Problem statement: Pick out every line of the records that contains the word "minutes", treating uppercase and lowercase as distinct, and copy each such line.

(Task data Opens)

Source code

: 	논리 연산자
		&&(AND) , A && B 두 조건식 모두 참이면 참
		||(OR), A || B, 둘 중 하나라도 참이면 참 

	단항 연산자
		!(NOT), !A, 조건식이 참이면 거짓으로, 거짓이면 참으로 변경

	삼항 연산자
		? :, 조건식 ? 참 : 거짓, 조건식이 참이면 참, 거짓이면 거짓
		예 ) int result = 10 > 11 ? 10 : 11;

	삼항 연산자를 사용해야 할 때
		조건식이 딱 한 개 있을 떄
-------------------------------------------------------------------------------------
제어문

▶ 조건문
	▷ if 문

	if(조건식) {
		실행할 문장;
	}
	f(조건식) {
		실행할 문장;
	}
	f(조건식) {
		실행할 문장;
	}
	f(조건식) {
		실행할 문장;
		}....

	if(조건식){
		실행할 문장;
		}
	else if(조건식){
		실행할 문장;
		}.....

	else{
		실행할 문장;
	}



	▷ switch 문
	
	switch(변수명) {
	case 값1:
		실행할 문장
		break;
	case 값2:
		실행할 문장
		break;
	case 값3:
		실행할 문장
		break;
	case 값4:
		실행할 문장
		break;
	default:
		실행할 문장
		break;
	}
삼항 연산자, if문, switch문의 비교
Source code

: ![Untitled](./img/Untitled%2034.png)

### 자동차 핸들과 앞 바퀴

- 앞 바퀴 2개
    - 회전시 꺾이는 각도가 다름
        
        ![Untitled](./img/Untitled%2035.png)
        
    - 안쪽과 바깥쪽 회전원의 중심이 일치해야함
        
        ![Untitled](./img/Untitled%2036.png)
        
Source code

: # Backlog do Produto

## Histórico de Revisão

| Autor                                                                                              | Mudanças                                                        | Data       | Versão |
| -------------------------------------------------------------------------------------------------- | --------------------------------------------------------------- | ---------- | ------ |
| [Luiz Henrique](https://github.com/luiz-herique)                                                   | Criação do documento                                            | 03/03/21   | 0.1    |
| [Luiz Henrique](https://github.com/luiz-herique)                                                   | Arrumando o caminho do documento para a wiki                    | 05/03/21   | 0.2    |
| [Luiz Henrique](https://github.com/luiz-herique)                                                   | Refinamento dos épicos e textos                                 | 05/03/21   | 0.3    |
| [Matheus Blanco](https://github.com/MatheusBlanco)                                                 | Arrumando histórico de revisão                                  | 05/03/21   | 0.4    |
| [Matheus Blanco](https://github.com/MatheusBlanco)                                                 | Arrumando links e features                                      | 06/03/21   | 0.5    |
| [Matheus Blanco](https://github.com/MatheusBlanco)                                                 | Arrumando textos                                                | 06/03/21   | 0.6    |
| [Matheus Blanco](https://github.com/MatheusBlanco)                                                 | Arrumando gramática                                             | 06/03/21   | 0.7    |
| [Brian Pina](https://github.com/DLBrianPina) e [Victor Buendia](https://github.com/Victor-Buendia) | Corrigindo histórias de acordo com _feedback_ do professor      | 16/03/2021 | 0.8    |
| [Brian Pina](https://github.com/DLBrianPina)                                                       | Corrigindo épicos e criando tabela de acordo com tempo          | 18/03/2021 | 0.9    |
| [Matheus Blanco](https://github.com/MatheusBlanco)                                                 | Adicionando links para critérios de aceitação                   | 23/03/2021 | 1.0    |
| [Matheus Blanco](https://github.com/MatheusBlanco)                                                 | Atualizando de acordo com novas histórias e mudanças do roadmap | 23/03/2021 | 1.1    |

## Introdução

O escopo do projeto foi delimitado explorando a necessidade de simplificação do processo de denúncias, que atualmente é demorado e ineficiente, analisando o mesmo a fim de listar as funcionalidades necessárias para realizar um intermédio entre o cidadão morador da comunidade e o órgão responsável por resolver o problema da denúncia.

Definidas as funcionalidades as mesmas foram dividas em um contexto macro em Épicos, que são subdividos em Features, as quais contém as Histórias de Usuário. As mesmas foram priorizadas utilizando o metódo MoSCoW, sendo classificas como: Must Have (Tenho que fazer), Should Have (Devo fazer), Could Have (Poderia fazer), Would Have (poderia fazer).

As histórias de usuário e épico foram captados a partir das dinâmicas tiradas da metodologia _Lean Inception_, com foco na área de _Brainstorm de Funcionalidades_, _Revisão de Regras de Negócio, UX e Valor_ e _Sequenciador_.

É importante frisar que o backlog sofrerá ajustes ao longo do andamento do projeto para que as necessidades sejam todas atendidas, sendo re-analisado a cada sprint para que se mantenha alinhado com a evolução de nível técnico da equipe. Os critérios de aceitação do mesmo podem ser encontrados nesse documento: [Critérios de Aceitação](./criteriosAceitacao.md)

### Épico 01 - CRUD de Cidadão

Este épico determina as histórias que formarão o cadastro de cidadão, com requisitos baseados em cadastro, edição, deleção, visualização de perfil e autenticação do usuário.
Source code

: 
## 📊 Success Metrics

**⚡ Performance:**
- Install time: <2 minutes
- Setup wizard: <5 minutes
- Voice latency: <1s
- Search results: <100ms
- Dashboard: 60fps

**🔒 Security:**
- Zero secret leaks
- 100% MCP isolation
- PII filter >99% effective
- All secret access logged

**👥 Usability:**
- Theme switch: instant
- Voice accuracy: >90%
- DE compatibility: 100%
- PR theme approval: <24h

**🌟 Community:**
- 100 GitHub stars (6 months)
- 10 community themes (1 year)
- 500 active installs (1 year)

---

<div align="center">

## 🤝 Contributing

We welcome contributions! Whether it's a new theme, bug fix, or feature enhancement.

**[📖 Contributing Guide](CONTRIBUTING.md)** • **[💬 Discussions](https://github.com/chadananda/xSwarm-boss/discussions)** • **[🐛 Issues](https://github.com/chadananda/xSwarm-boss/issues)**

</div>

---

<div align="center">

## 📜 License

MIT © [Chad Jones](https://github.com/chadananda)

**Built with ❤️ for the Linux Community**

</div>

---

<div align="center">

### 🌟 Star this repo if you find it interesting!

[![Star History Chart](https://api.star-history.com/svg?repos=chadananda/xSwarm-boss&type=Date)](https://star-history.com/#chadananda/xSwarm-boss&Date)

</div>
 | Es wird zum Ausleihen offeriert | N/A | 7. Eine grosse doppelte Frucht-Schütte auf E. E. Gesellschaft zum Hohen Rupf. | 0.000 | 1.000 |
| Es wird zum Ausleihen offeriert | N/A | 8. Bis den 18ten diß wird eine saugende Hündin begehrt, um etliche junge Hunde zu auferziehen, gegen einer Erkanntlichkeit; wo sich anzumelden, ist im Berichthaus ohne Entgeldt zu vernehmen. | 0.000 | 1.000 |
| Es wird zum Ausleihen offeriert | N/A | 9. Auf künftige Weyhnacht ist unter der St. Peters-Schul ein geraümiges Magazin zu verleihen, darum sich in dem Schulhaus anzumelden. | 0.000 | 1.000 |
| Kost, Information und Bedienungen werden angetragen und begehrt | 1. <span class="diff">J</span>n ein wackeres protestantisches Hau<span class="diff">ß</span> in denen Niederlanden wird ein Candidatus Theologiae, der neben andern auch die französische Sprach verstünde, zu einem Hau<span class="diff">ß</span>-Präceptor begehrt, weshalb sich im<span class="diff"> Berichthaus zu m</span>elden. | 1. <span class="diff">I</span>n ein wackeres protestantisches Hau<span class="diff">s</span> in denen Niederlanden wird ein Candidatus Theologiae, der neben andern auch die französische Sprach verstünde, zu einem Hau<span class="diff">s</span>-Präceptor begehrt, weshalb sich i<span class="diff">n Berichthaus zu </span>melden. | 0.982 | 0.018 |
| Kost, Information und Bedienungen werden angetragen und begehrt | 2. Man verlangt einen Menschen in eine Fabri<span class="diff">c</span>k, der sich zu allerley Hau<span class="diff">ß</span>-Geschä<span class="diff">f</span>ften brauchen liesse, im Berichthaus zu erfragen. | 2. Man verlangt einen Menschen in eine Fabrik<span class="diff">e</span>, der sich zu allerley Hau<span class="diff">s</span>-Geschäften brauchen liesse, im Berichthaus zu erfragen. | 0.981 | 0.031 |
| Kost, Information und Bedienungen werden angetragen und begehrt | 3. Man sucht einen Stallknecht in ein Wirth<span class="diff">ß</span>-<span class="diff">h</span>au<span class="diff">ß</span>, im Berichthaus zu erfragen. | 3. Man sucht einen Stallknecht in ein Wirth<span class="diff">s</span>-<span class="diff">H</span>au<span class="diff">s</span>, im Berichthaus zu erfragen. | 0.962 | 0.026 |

(Task data Closes)

Written solution:
- Install time: <2 minutes
- Setup wizard: <5 minutes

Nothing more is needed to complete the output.